31 Mart seçiminden çıkan sonucu değerlendirdiğimiz Hayırlı olsun" başlıklı ilk yazımızda "CHP'nin öne çıkması, Kılıçdaroğlu'nun yıllara yayılan yoğun gayretleriyle partide gerçekleştirmeyi başardığı büyük değişimin yanı sıra yine onun çok büyük emek verdiği Millet İttifakı manasının seçmen kitlelerinde büyük ölçüde makes bulması sayesinde tahakkuk etti.

Bilhassa 2019'da bu ittifak sayesinde kazanılmış olan İstanbul ve Ankara'daki başarı, tabanda yine aynı ittifakın devamı neticesinde tekrarlandı ve sürdürüldü" demiştik.

Yazının çıktığı gün Kılıçdaroğlu arayıp teşekkürlerini bildirdi.

Biz de yazıda ifade ettiğimiz çerçevede kendisinin süreç boyunca ortaya koyduğu yaklaşıma ve katkılara Türkiye'nin büyük ihtiyacı olduğunu ve mutlaka devam etmesi gerektiğini söyledik.
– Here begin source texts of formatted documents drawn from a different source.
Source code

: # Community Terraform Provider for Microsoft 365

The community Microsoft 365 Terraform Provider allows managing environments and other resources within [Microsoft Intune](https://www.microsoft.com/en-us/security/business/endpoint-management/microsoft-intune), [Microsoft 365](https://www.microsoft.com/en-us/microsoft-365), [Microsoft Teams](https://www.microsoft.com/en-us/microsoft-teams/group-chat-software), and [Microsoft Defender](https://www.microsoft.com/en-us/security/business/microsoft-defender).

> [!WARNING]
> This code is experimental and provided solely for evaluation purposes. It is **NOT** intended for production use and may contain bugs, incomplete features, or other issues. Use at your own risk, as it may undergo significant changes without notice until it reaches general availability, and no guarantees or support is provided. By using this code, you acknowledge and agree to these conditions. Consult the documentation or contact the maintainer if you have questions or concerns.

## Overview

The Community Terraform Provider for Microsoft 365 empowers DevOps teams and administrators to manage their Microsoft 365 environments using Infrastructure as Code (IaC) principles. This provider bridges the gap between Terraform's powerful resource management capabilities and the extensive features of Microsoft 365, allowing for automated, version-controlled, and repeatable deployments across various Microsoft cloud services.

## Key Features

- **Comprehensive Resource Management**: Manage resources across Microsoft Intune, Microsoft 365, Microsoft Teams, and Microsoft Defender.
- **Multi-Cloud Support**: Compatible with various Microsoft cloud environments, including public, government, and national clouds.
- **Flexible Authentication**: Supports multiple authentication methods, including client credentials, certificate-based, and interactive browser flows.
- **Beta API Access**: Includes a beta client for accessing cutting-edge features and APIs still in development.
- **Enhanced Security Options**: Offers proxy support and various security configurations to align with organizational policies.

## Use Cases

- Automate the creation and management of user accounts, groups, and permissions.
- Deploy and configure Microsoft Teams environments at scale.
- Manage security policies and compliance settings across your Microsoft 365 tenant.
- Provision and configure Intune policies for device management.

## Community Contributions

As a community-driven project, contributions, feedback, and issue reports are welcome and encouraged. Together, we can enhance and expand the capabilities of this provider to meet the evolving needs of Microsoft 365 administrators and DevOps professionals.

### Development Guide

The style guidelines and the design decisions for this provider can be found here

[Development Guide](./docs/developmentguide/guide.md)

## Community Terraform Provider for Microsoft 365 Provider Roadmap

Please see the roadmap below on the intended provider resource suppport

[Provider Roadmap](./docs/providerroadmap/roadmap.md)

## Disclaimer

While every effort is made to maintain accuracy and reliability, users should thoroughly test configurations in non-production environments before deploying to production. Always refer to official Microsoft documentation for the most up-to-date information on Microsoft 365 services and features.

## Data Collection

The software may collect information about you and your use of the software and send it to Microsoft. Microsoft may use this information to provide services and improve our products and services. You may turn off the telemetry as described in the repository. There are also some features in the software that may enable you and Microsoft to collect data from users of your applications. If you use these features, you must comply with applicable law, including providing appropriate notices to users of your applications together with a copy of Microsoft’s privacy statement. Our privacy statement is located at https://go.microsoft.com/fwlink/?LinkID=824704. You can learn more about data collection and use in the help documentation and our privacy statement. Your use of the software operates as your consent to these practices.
Bu yöndeki gayretlerine aynı şekilde devam edeceğini belirtti.

Nazik ilgisi için teşekkür ediyor ve bütün karşı çıkmalara, tepkilere, direnişlere rağmen kararlı bir duruşla CHP'yi bu noktaya getiren yaklaşımının yeni parti yönetimi ve kadroları tarafından da geliştirilerek sürdürülmesi gerektiği noktasındaki kanaatimizi tekrarlıyoruz.

Başından beri her vesileyle ifade ettiğimiz gibi, Üstad Bediüzzaman'ın 1946'da dönemin CHP Genel Sekreteri Hilmi Uran'a yazdığı mektuptaki tavsiyeler çerçevesinde CHP'nin milletle ve değerleriyle barışık bir parti haline gelmesi hem kendisini rahatlatır ve önünü açar hem de genel siyasetin normalleşmesine çok büyük katkı sağlar.
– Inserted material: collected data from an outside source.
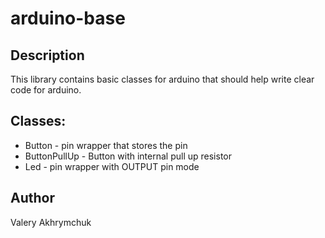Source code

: # arduino-base

## Description
This library contains basic classes for arduino that should help write clear code for arduino.

## Classes:
* Button - pin wrapper that stores the pin
* ButtonPullUp - Button with internal pull up resistor
* Led - pin wrapper with OUTPUT pin mode

## Author
Valery Akhrymchuk
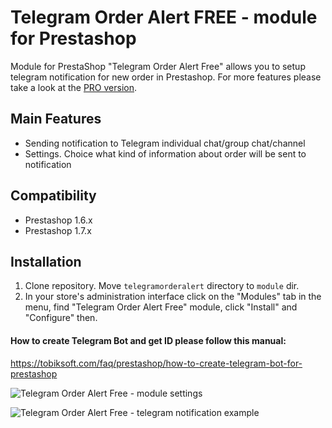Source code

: # Telegram Order Alert FREE - module for Prestashop

Module for PrestaShop "Telegram Order Alert Free" allows you to setup telegram notification for new order in Prestashop. For more features please take a look at the [PRO version](https://tobiksoft.com/prestashop/41-telegram-order-alert-pro-module-for-prestashop).

## Main Features
* Sending notification to Telegram individual chat/group chat/channel
* Settings. Choice what kind of information about order will be sent to notification

## Compatibility
* Prestashop 1.6.x
* Prestashop 1.7.x

## Installation
1.  Clone repository. Move `telegramorderalert` directory to `module` dir.
3.  In your store's administration interface click on the "Modules" tab in the menu, find "Telegram Order Alert Free" module, click "Install" and "Configure" then.


#### How to create Telegram Bot and get ID please follow this manual:

https://tobiksoft.com/faq/prestashop/how-to-create-telegram-bot-for-prestashop



![Telegram Order Alert Free - module settings](https://tobiksoft.com/144-thickbox_default/telegram-order-alert-free-module-for-prestashop.jpg) 

![Telegram Order Alert Free - telegram notification example](https://tobiksoft.com/145-thickbox_default/telegram-order-alert-free-module-for-prestashop.jpg)
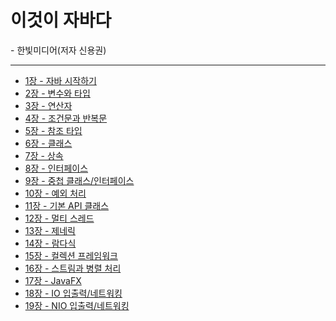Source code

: <h1>이것이 자바다</h1>
- 한빛미디어(저자 신용권)

<hr>

<ul>
  <li><a href="https://github.com/leesh125/This_is_Java/tree/master/this_is_java/chap01">1장  - 자바 시작하기</a></li>
  <li><a href="#">2장  - 변수와 타입</a></li>
  <li><a href="#">3장  - 연산자</a></li>
  <li><a href="#">4장  - 조건문과 반복문</a></li>
  <li><a href="#">5장  - 참조 타입</a></li>
  <li><a href="#">6장  - 클래스</a></li>
  <li><a href="#">7장  - 상속</a></li>
  <li><a href="#">8장  - 인터페이스</a></li>
  <li><a href="#">9장  - 중첩 클래스/인터페이스</a></li>
  <li><a href="#">10장 - 예외 처리</a></li>
  <li><a href="#">11장 - 기본 API 클래스</a></li>
  <li><a href="#">12장 - 멀티 스레드</a></li>
  <li><a href="#">13장 - 제네릭</a></li>
  <li><a href="#">14장 - 람다식</a></li>
  <li><a href="#">15장 - 컬렉션 프레임워크</a></li>
  <li><a href="#">16장 - 스트림과 병렬 처리</a></li>
  <li><a href="#">17장 - JavaFX</a></li>
  <li><a href="#">18장 - IO 입출력/네트워킹</a></li>
  <li><a href="#">19장 - NIO 입출력/네트워킹</a></li>
</ul>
Nitekim Kılıçdaroğlu'nun bu eksendeki açılımları; CHP'yi milletle ve değerleriyle kavgalı bir parti olmaktan çıkarması; başörtüsü, din eğitimi, Ayasofya gibi konularda partiyi eski laikçi tavrından uzaklaştırıp olumlu bir duruşa yöneltmesi; mütedeyyin kesimlerle samimi bir gönül bağı kurmak için gösterdiği yoğun gayretler; helalleşmeyi gündeme taşıması; Risale-i Nur'a devlet tekelinin kaldırılmasına yaptığı büyük katkı; Yeni Asya'nın gasp edilen haklarını savunması... bu anlamda son derece önemliydi.